"Fixation" sur Emmanuel Macron, refus d'être "récupérés" : la parole des "gilets jaunes" sur les réseaux sociaux analysée

Des chercheurs en sciences sociales toulousains ont analysé des centaines de milliers de posts sur Facebook et Twitter contenant l'expression "gilets jaunes".

Gilets jaunes Rond point de Basse-Ham dans le département de la Moselle.
Gilets jaunes Rond point de Basse-Ham dans le département de la Moselle. (PIERRE HECKLER / MAXPPP)

Des chercheurs au Lerass, le laboratoire d'études et de recherches appliquées en sciences sociales rattaché à l'Université Toulouse 3, ont analysé 37 000 posts et commentaires dans le groupe Facebook "France en colère", qui compte 230 000 membres, entre le 2 et le 5 décembre, ainsi que 2,3 millions de tweets comportant l'expression "gilets jaunes" du 30 novembre au 4 décembre. Une étude publiée vendredi 7 décembre, et que franceinfo révèle en exclusivité.

Rejet massif du président

Il ressort de leur étude un rejet massif du président de la République. "Le corpus que nous avons analysé confirme cette fixation sur la personne du Président de la République qui semble incarner le divorce tant de fois annoncée entre le 'peuple' et les 'les élites'", constatent les auteurs de l'étude.

Les débats des "gilets jaunes" sur les réseaux sociaux sont par ailleurs très nombreux sur la question de la structuration du mouvement. Les internautes tiennent à ne pas être "récupérés" et parlent d'abord d'eux en tant que "citoyens", "jaunes" ou "apolitiques", indiquent les chercheurs.

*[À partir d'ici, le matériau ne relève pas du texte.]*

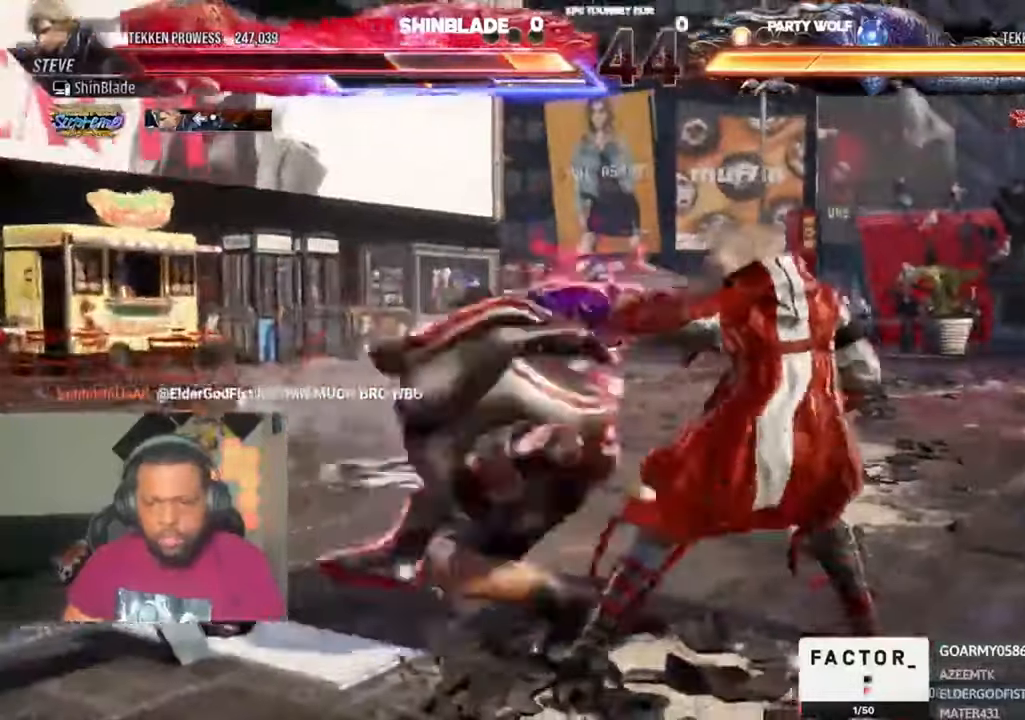
Gameplay with a controller (PlayStation layout); each line is a JSON object with the inputs held at the frame after it. "events" lists button and stick changes between this image and that frame as [ms after this image, input, new state], when the widget could be followed in between. Not read: CIRCLE.
{"buttons": ["SQUARE"], "left_stick": "center", "right_stick": "center", "events": [[66, "CROSS", "up"], [133, "CROSS", "down"], [166, "CROSS", "up"], [233, "CROSS", "down"], [333, "DPAD_DOWN", "up"], [366, "CROSS", "up"], [366, "DPAD_LEFT", "up"], [500, "SQUARE", "down"]]}
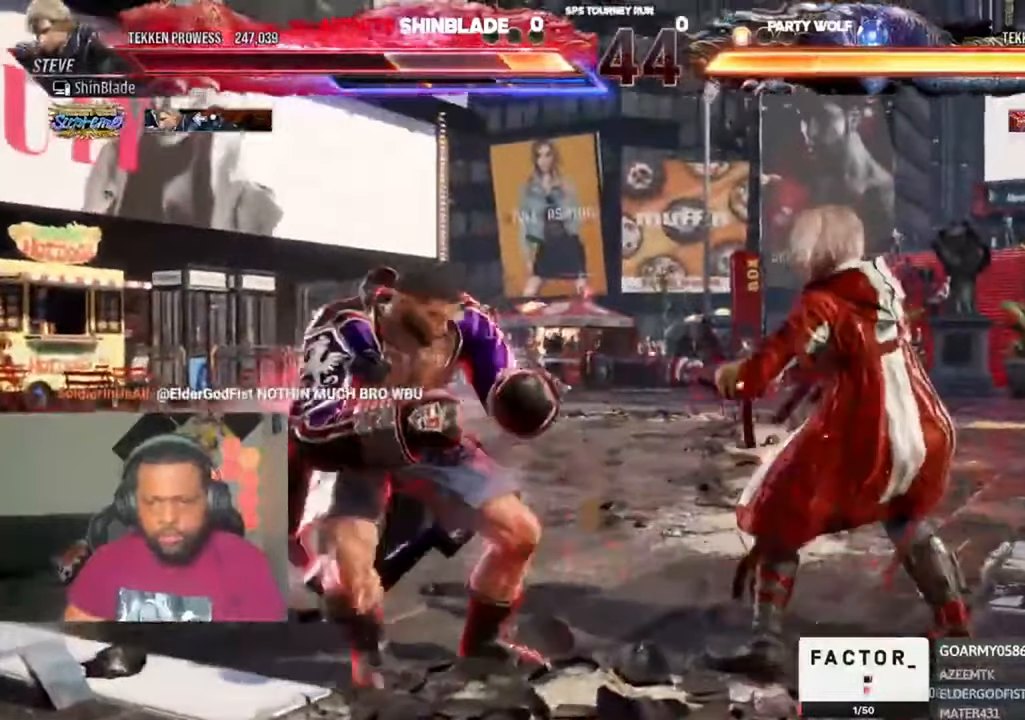
{"buttons": ["DPAD_UP"], "left_stick": "center", "right_stick": "center", "events": [[66, "SQUARE", "up"], [100, "DPAD_LEFT", "down"], [266, "DPAD_LEFT", "up"], [466, "DPAD_UP", "down"]]}
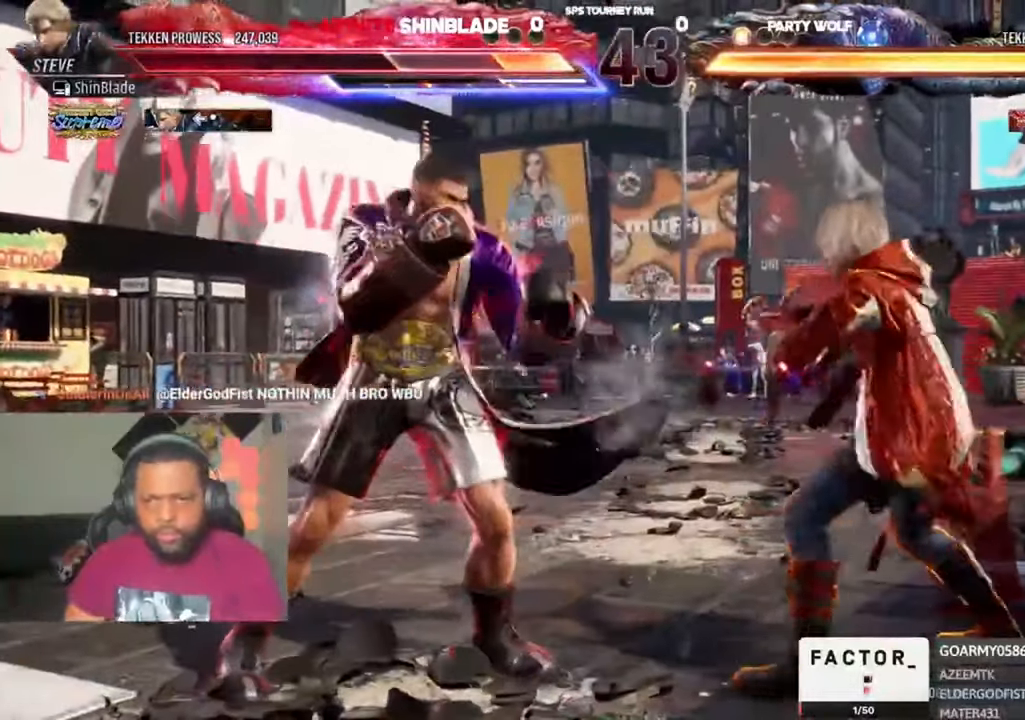
{"buttons": [], "left_stick": "center", "right_stick": "center"}
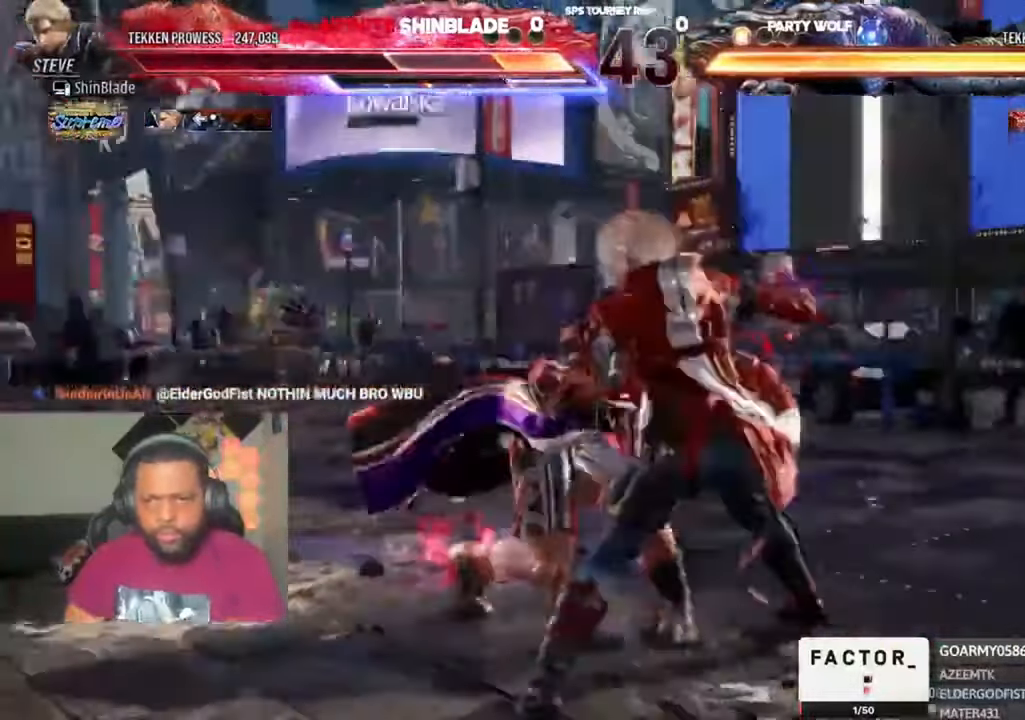
{"buttons": [], "left_stick": "center", "right_stick": "center", "events": [[33, "SQUARE", "down"], [133, "SQUARE", "up"], [266, "SQUARE", "down"], [333, "SQUARE", "up"], [400, "SQUARE", "down"], [466, "SQUARE", "up"]]}
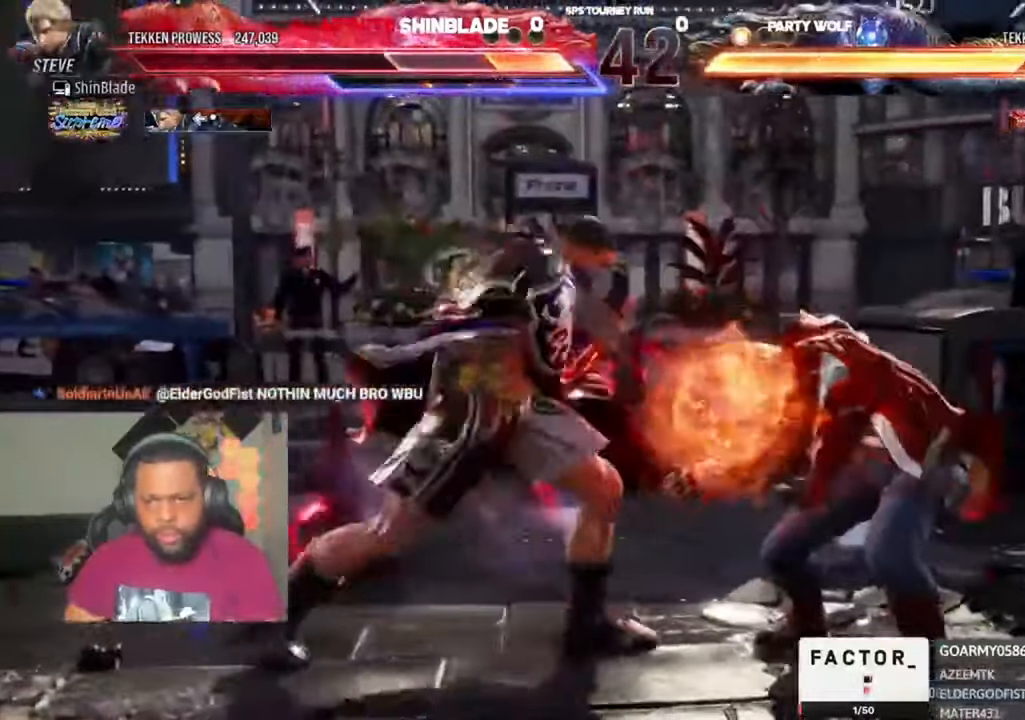
{"buttons": ["DPAD_UP"], "left_stick": "center", "right_stick": "center", "events": [[33, "SQUARE", "down"], [133, "SQUARE", "up"], [166, "SQUARE", "down"], [266, "SQUARE", "up"], [466, "DPAD_UP", "down"]]}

"Les 'gilets jaunes', quant à eux, semblent avoir pris conscience des enjeux politiques forts qui entourent leur cause. Ils occupent leur espace de parole sur le périmètre de Facebook que nous avons examiné en clamant leur apolitisme et en refusant toute récupération. Ils appellent ainsi à la modération des interventions qui pourraient donner prise à des critiques."

Une majorité de "gilets jaunes" condamne la violence

Autre objet de débat important : la question des violences avec des "gilets jaunes" qui "semblent encore sous le choc de l'incursion de la violence physique dans le mouvement". L'équipe de chercheurs note aussi qu'une "minorité soutient que ces violences sont nécessaires pour le succès du mouvement, mais en majorité ils les condamnent".

En revanche, les "anti-gilets jaunes" identifient le mouvement dans son ensemble comme étant violent. Et la presse différencie clairement ceux qu'elle qualifie de "casseurs" du reste des "gilets jaunes".